SpotsOfTime

By SpotsOfTime

Ullswater daffodils (Narcissus pseudonarcissus)

Took the old girl out down Ullswater to recharge the batteries after work ...

Call me sad but its the 212th anniversary of the day that William and Dorothy Wordsworth saw the famous daffodils at Ullswater. Interestingly this year they are spot on cue and the weather today was similar with strong winds - the daffs can come out up to a month earlier in our times of global warming. I'll save you all from repeating the poem and save myself from any re-traumatising but will mention the lines that everyone forgets that are the point of the poem,

'They flash upon that inward eye
That is the bliss of solitude'

... and hopefully pull the poem out of its rote learning image to point out its not about daffodils but memory and the power of visual imagery, in this case its restorative value (but of course in other, less happy circumstances it can be the power it has in its traumatic impact).

The wind was furious... the Lake was rough... When we were in the woods beyond Gowbarrow park we saw a few daffodils close to the water side, we fancied that the lake had floated the seeds ashore & that the little colony had so sprung up -- But as we went along there were more & yet more & at last under the boughs of the trees, we saw that there was a long belt of them along the shore, about the breadth of a country turnpike road.
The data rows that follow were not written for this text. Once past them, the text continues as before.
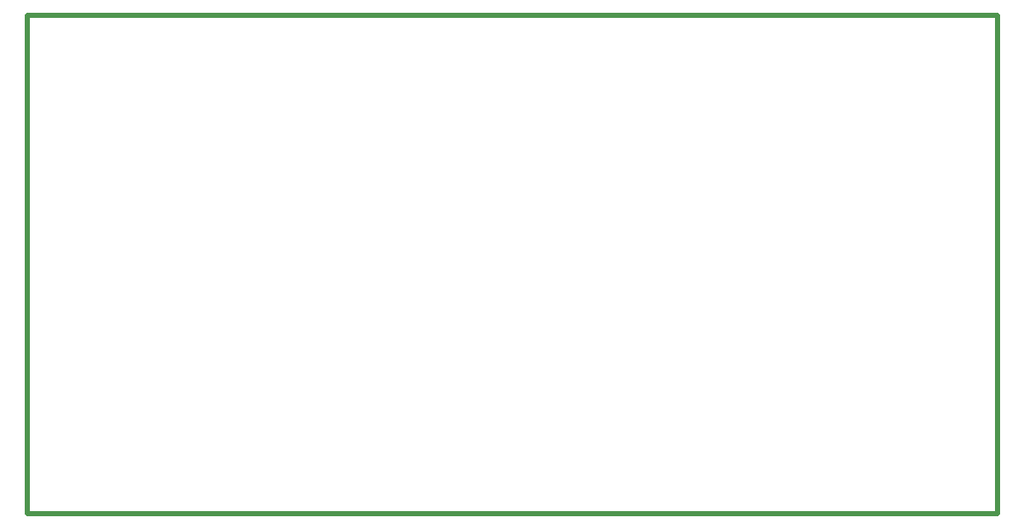
<source format=gm1>
G04 #@! TF.GenerationSoftware,KiCad,Pcbnew,8.0.5*
G04 #@! TF.CreationDate,2024-11-04T11:20:59+01:00*
G04 #@! TF.ProjectId,raspberry_pi_hat,72617370-6265-4727-9279-5f70695f6861,rev?*
G04 #@! TF.SameCoordinates,Original*
G04 #@! TF.FileFunction,Profile,NP*
%FSLAX46Y46*%
G04 Gerber Fmt 4.6, Leading zero omitted, Abs format (unit mm)*
G04 Created by KiCad (PCBNEW 8.0.5) date 2024-11-04 11:20:59*
%MOMM*%
%LPD*%
G01*
G04 APERTURE LIST*
G04 #@! TA.AperFunction,Profile*
%ADD10C,0.500000*%
G04 #@! TD*
G04 APERTURE END LIST*
D10*
X114700000Y-106800000D02*
X211000000Y-106800000D01*
X211000000Y-156350000D01*
X114700000Y-156350000D01*
X114700000Y-106800000D01*
M02*

</source>
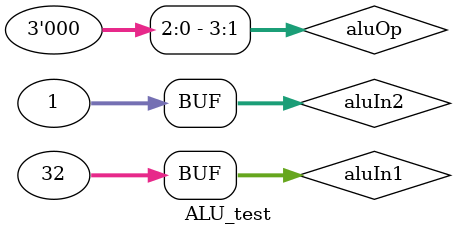
<source format=sv>
`timescale 1ns / 1ps


`include "..\\..\\sources_1\\new\\DEFINES.vinc"

module ALU_test();

    reg [3:0] aluOp = ALU_ADD;
    reg [31:0] aluIn1;
    reg [31:0] aluIn2;
    wire [31:0] aluOut;
    wire EQ;
    wire LT;
    wire LTU;
    
    initial begin
    #10; aluOp = ALU_ADD; aluIn1 = 0; aluIn2 = 32;
    #10; aluOp = ALU_SUB; aluIn1 = 0; aluIn2 = 32;
    #10; aluOp = ALU_SLL; aluIn1 = 32; aluIn2 = 1;
    end
    
    ALU alu(
        .op(aluOp),
        .aluIn1(aluIn1),
        .aluIn2(aluIn2),
        .aluOut(aluOut),
        .EQ(EQ),
        .LT(LT),
        .LTU(LTU)
    );
    

endmodule

</source>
I never saw daffodils so beautiful they grew among the mossy stones about & about them, some rested their heads upon these stones as on a pillow for weariness & the rest tossed & reeled & danced & seemed as if they verily laughed with the wind that blew upon them over the Lake, they looked so gay ever glancing ever changing. This wind blew directly over the lake to them. There was here & there a little knot & a few stragglers a few yards higher up but they were so few as not to disturb the simplicity & unity & life of that one busy highway... -- Rain came on, we were wet.